ムッと膨れた山岡が、いきなりスッと椅子から立ち上がってスタスタとバックヤードに向かってしまう。
「あっ、おい、山岡」
「わ~っ、待って下さいよ~、山岡先生」
2人を無視して外来を出て行ってしまった山岡を、置いていかれた2人が慌てて追った。
「っていうか、きみは来るな」
「嫌ですよ。誰が日下部先生と山岡先生を2人きりになんてさせるものですか」
「きみ、こんなに生意気だったっけ?」
「そりゃ、初めは日下部先生に好かれたくて猫被ってましたもん。それを言うなら日下部先生もでしょ?本性違いすぎ」
人当たりが良く、紳士的でモテ男を地で行くような人だったはずの日下部が、今や独占欲剥き出しで研修医と口喧嘩だ。

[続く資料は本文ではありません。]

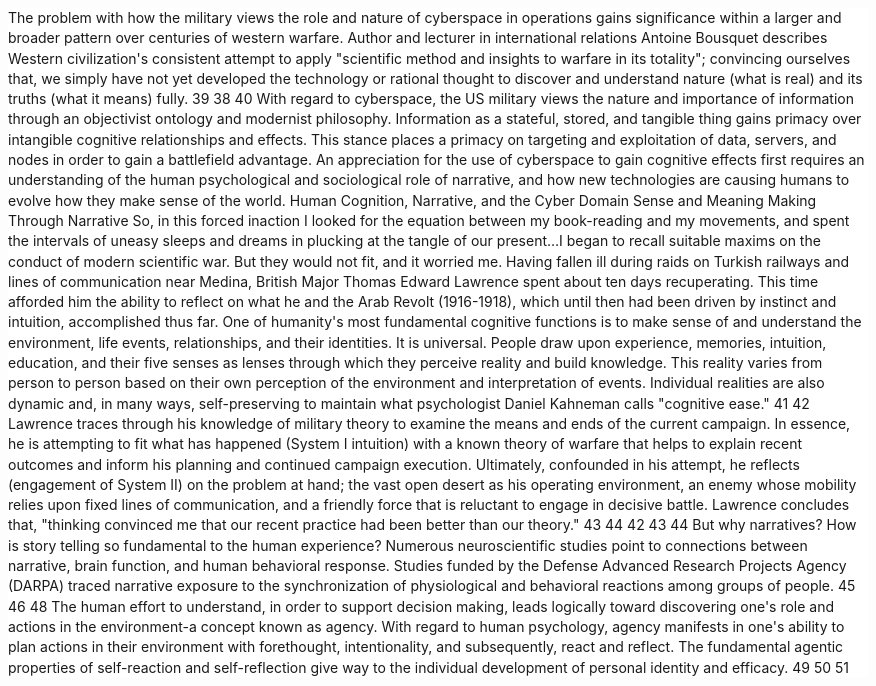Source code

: The problem with how the military views the role and nature of cyberspace in operations gains significance within a larger and broader pattern over centuries of western warfare. Author and lecturer in international relations Antoine Bousquet describes Western civilization's consistent attempt to apply "scientific method and insights to warfare in its totality"; convincing ourselves that, we simply have not yet developed the technology or rational thought to discover and understand nature (what is real) and its truths (what it means) fully. 
39
38
40
With regard to cyberspace, the US military views the nature and importance of information through an objectivist ontology and modernist philosophy. Information as a stateful, stored, and tangible thing gains primacy over intangible cognitive relationships and effects. This stance places a primacy on targeting and exploitation of data, servers, and nodes in order to gain a battlefield advantage. An appreciation for the use of cyberspace to gain cognitive effects first requires an understanding of the human psychological and sociological role of narrative, and how new technologies are causing humans to evolve how they make sense of the world.
Human Cognition, Narrative, and the Cyber Domain Sense and Meaning Making Through Narrative So, in this forced inaction I looked for the equation between my book-reading and my movements, and spent the intervals of uneasy sleeps and dreams in plucking at the tangle of our present…I began to recall suitable maxims on the conduct of modern scientific war. But they would not fit, and it worried me.
Having fallen ill during raids on Turkish railways and lines of communication near Medina, British Major Thomas Edward Lawrence spent about ten days recuperating. This time afforded him the ability to reflect on what he and the Arab Revolt (1916-1918), which until then had been driven by instinct and intuition, accomplished thus far. One of humanity's most fundamental cognitive functions is to make sense of and understand the environment, life events, relationships, and their identities. It is universal. People draw upon experience, memories, intuition, education, and their five senses as lenses through which they perceive reality and build knowledge. This reality varies from person to person based on their own perception of the environment and interpretation of events. Individual realities are also dynamic and, in many ways, self-preserving to maintain what psychologist Daniel Kahneman calls "cognitive ease." 
41
42
Lawrence traces through his knowledge of military theory to examine the means and ends of the current campaign. In essence, he is attempting to fit what has happened (System I intuition) with a known theory of warfare that helps to explain recent outcomes and inform his planning and continued campaign execution. Ultimately, confounded in his attempt, he reflects (engagement of System II) on the problem at hand; the vast open desert as his operating environment, an enemy whose mobility relies upon fixed lines of communication, and a friendly force that is reluctant to engage in decisive battle. Lawrence concludes that, "thinking convinced me that our recent practice had been better than our theory." 
43
44
42
43
44
But why narratives? How is story telling so fundamental to the human experience?
Numerous neuroscientific studies point to connections between narrative, brain function, and human behavioral response. Studies funded by the Defense Advanced Research Projects Agency (DARPA) traced narrative exposure to the synchronization of physiological and behavioral reactions among groups of people. 
45
46
48
The human effort to understand, in order to support decision making, leads logically toward discovering one's role and actions in the environment-a concept known as agency. With regard to human psychology, agency manifests in one's ability to plan actions in their environment with forethought, intentionality, and subsequently, react and reflect. The fundamental agentic properties of self-reaction and self-reflection give way to the individual development of personal identity and efficacy. 
49
50
51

「日下部先生に憧れてる医者や看護師さんたちに見せてやりたいです」
「きみもその1人だったでしょ?」
クスッと笑う日下部は、本当に意地が悪い。
確かにその外面に騙されて恋情を抱いていた過去がある原は分が悪い。
「も~、なんで山岡先生はこんな意地悪な人がいいんですか!」
「そりゃ山岡が…」
「どMだって言うんでしょ?あ~も~ノロケは聞き飽きました!」
ヤダヤダ、と言いながら、日下部より数歩先に、足を早めて飛び出した原。
その後ろ姿を見て、日下部はクスクス笑ってしまう。
「きみには落とせないよ」
ニコリと微笑んで、余裕の表情を浮かべる日下部は、これも全て計算のうちなのだ。
「イヤイヤ言ってる山岡が、本気で嫌がっていないのなんて見ればわかるでしょ。俺が大袈裟に独占欲見せて束縛してみせてるのに実は喜んでるの、見え見えじゃない」
ふふ、と1人呟き、悪い笑みを浮かべる日下部は、原に対する言動は全て計算づく。
(本当、甘いね、原。俺がただの感情論で動くわけがないだろう?嫉妬をされて、嬉しくない男なんかいないんだよ。きみはそのための…)
「当て馬だね」
クスッと笑った日下部は、どんな状況すらも全て自らのメリットに利用する、絶対の強者だった。
「さぁてと。原を利用して、次はどうやって山岡を苛めてやろうかな~」
その部分に関しては、大いに感情論か、と笑いながら、日下部は、大分離れてしまった、ヒラリと翻る山岡の白衣の背中を追った。